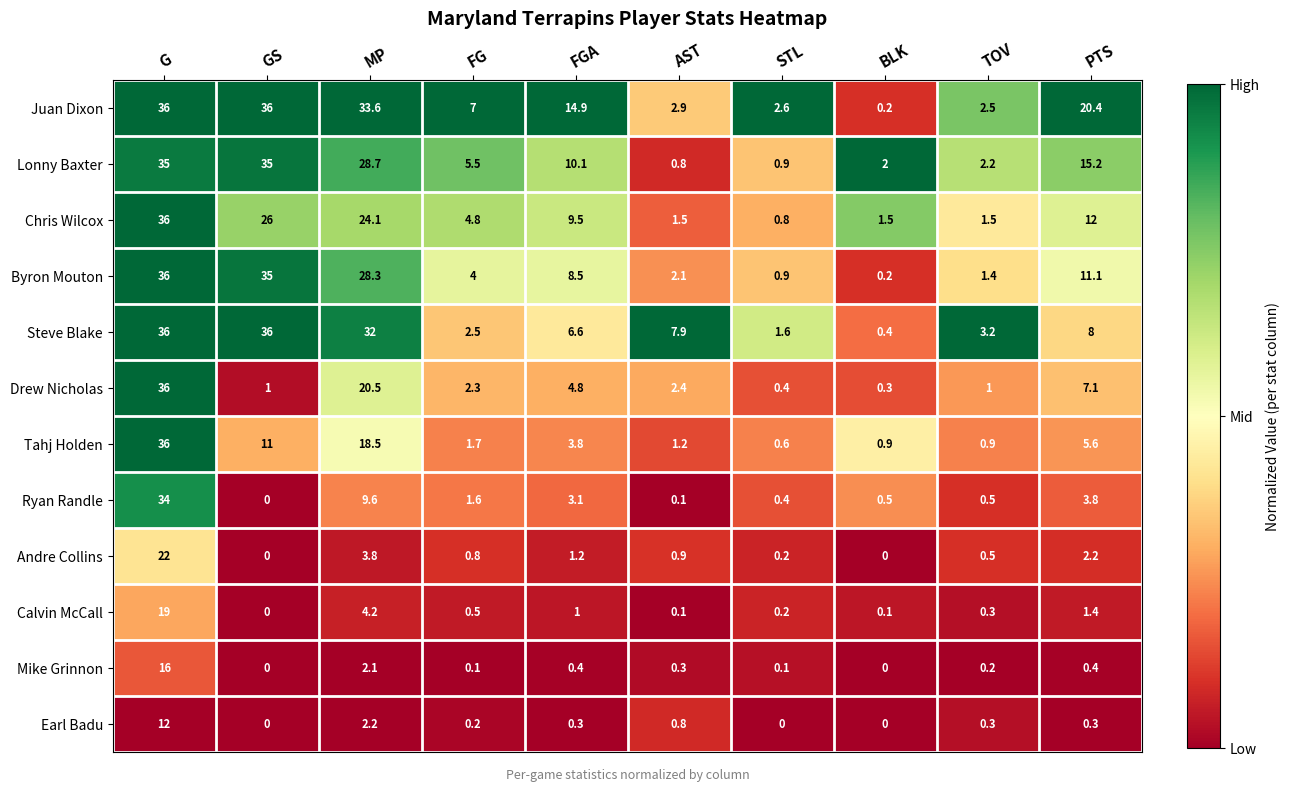

What is the highest value of the Drew Nicholas series?

36.0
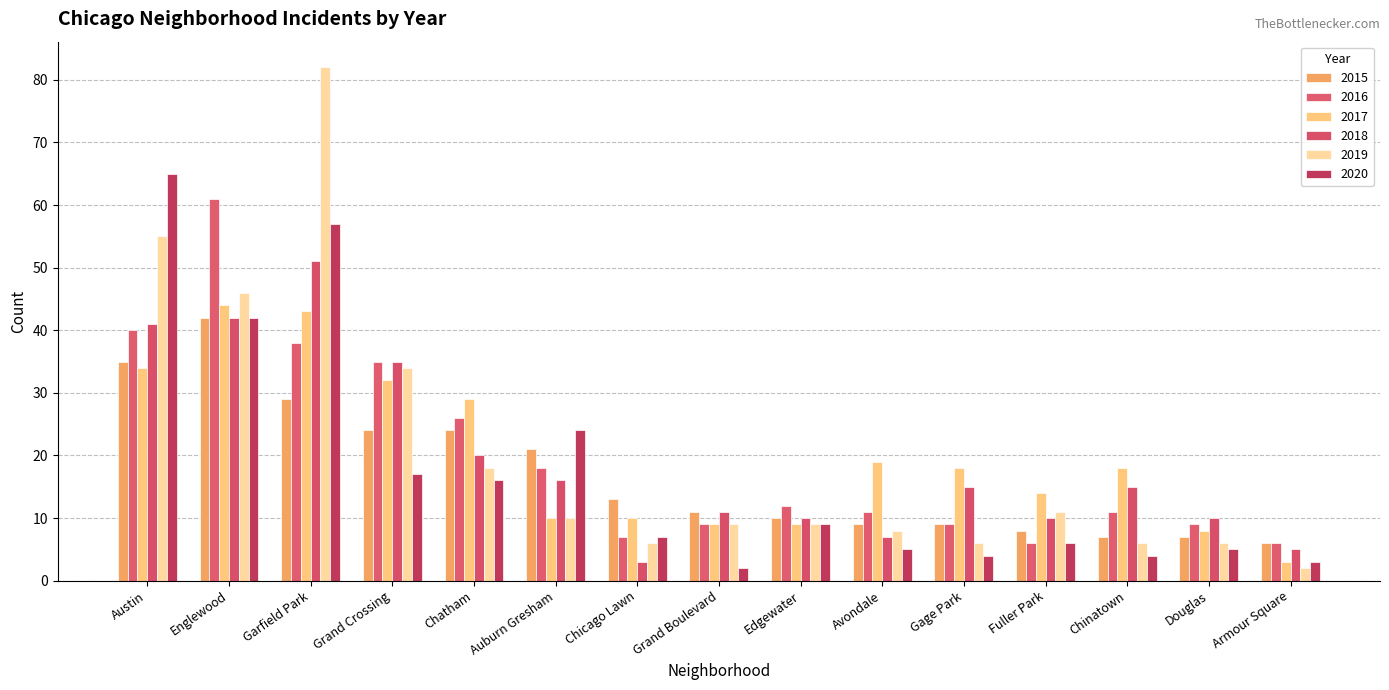

At which label does 2017 reach its minimum?

Armour Square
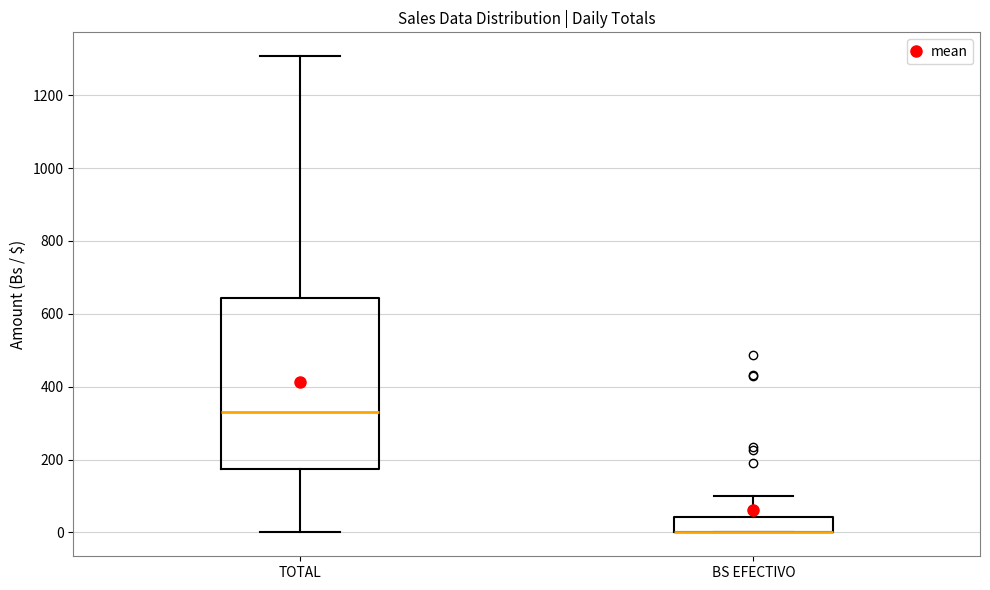

Where is the lower edge of the box for BS EFECTIVO on the y-axis? The values are not printed on the chart, so give them approximately, as read against the axis.

0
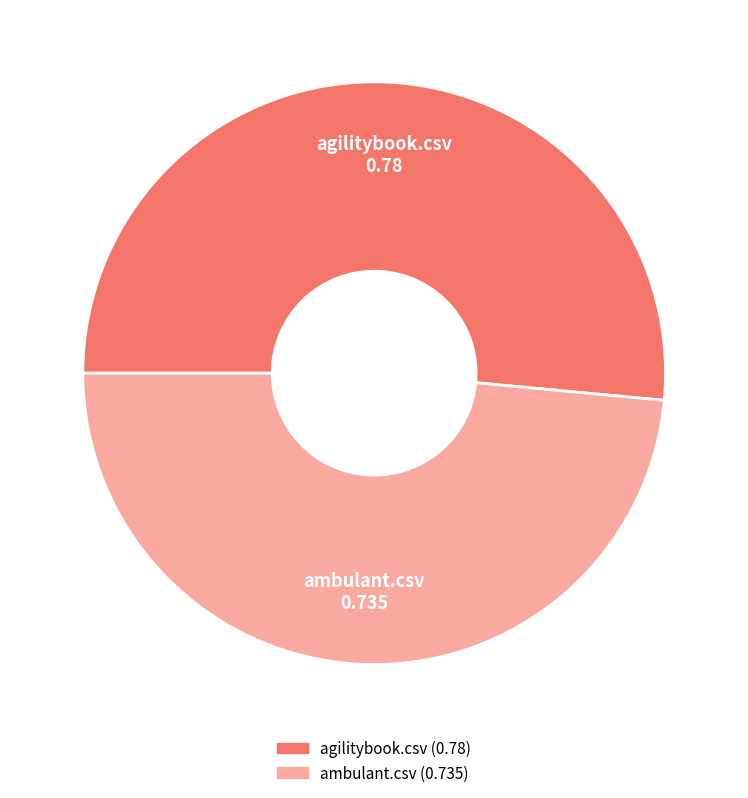

Between ambulant.csv and agilitybook.csv, which is larger?

agilitybook.csv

____

* [TRY IT] List every line in the records above that contains the word "which".

* [SOLUTION]
At which label does 2017 reach its minimum?
Between ambulant.csv and agilitybook.csv, which is larger?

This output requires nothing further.